Understanding Denial Reasons
Insurance companies may deny claims for various reasons, each requiring a different approach to resolve:
Receiving a denial from your health insurance company can be frustrating and concerning, particularly when you need important medical care. However, insurance denials are not always final decisions. Understanding why your claim was denied and knowing your appeal rights can help you challenge inappropriate denials effectively.
Insurance companies may deny claims for various reasons, each requiring a different approach to resolve:
Your insurer may determine that the requested service isn't "medically necessary" for your condition. This is one of the most common reasons for denials. Medical necessity denials often require additional clinical documentation from your healthcare provider to demonstrate why the treatment is appropriate and necessary for your specific situation.
Some services may not be included in your plan's covered benefits. In these cases, it's important to carefully review your plan documents to verify whether the service should actually be covered. Sometimes insurers incorrectly categorize services or misinterpret their own policy provisions.
All health insurance plans must provide a process for members to appeal coverage denials. Understanding these processes and timelines is crucial for a successful appeal:
Internal Appeals with Your Insurance Company: The first step is usually an internal appeal directly to your insurer. You generally have 180 days from receiving the denial notice to file this appeal. Your insurer must review your case and respond within specific timeframes:
30 days for pre-service claims (treatments not yet received)
60 days for post-service claims (treatments already received)
72 hours for urgent care situations
During this process, medical professionals who weren't involved in the initial denial should review your case. Many insurers offer a second level of internal appeal if the first is unsuccessful.
External Reviews Through the Connecticut Insurance Department: If your internal appeals are unsuccessful, you may qualify for an independent external review. This applies specifically to denials based on medical necessity, experimental/investigational treatments, emergency services, and other clinical determinations. The external review is conducted by independent medical professionals with no connection to your insurance company.
To request an external review in Connecticut, you must submit a Request for External Review form to the Insurance Department within 120 days of your final internal appeal denial. For urgent situations, expedited reviews are available with decisions provided within 72 hours.

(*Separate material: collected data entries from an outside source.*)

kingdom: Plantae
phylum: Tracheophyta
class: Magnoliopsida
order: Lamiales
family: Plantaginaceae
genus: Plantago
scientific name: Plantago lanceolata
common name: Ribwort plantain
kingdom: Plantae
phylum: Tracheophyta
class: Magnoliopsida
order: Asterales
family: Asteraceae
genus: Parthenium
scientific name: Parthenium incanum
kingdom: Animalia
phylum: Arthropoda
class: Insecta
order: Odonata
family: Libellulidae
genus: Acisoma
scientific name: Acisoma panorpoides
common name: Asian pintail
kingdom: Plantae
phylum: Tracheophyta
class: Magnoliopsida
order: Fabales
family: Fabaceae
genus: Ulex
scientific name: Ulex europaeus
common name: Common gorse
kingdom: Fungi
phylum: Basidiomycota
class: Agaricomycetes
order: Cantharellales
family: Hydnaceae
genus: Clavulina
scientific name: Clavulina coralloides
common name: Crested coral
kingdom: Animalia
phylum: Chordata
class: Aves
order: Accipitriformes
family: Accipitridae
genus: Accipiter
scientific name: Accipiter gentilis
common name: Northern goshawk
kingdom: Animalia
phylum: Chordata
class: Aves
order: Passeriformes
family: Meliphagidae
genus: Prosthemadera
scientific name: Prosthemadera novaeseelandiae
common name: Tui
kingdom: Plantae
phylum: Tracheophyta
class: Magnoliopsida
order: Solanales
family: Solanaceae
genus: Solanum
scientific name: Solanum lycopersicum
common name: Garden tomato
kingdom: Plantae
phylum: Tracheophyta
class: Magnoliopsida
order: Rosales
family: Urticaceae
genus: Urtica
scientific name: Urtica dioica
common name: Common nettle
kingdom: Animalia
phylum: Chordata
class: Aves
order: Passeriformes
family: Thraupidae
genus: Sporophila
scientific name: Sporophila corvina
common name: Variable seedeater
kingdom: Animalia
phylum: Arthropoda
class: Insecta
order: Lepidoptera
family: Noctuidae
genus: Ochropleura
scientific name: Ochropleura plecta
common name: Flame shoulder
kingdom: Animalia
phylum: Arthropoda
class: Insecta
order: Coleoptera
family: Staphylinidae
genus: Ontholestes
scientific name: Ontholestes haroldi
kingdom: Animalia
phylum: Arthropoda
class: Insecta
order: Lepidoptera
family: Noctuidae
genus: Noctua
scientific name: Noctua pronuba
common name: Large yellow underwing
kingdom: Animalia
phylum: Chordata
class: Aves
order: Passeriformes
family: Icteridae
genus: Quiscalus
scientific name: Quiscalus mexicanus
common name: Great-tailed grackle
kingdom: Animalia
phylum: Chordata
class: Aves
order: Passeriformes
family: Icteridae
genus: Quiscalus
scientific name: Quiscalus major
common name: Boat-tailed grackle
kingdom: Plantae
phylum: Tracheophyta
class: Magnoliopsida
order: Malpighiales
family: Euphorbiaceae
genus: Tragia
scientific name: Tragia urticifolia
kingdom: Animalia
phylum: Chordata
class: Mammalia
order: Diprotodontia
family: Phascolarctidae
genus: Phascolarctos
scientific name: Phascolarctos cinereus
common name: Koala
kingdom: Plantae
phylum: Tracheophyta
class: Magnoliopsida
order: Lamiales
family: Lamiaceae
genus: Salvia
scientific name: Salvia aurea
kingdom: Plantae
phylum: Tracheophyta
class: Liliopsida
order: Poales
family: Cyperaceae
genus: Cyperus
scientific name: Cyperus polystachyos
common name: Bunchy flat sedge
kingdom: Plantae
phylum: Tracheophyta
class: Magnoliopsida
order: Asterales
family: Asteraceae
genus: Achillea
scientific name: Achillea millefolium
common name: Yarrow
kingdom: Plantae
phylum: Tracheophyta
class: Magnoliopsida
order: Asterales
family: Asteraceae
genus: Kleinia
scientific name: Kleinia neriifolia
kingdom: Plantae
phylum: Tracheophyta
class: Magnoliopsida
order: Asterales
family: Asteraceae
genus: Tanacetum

Legal Remedies: In certain situations, particularly with employer-sponsored plans, legal action may be possible after exhausting other appeal options. This typically applies to plans governed by the Employee Retirement Income Security Act (ERISA).
Expert Review & Analysis:
We thoroughly review your denial letter and insurance plan to understand the specific reason for denial and identify the strongest arguments for reversal. Our team examines your plan documents to determine whether the denial conflicts with policy provisions or regulatory requirements.
Our advocates help gather supporting documentation to strengthen your appeal, including:
Medical records
Physician statements
Relevant research
The appeals process involves multiple steps, deadlines, and procedural requirements. We guide you through each stage, ensuring all requirements are met and deadlines are observed to prevent technical difficulties from undermining your appeal.
With your authorization, our advocates can communicate directly with your insurer on your behalf. This often leads to faster resolutions and ensures your rights are fully represented throughout the process.
A patient's mother contacted OHA because the insurance carrier denied residential psychiatric mental health services for her child. She strongly felt her child needed intensive care and asked OHA what she could do. An expert case manager was assigned, and OHA filed the appeal, which resulted in a determination that the denial of services was overturned. As a result, 23 days of residential stay was paid by the insurance carrier. Savings for the consumer $85,100.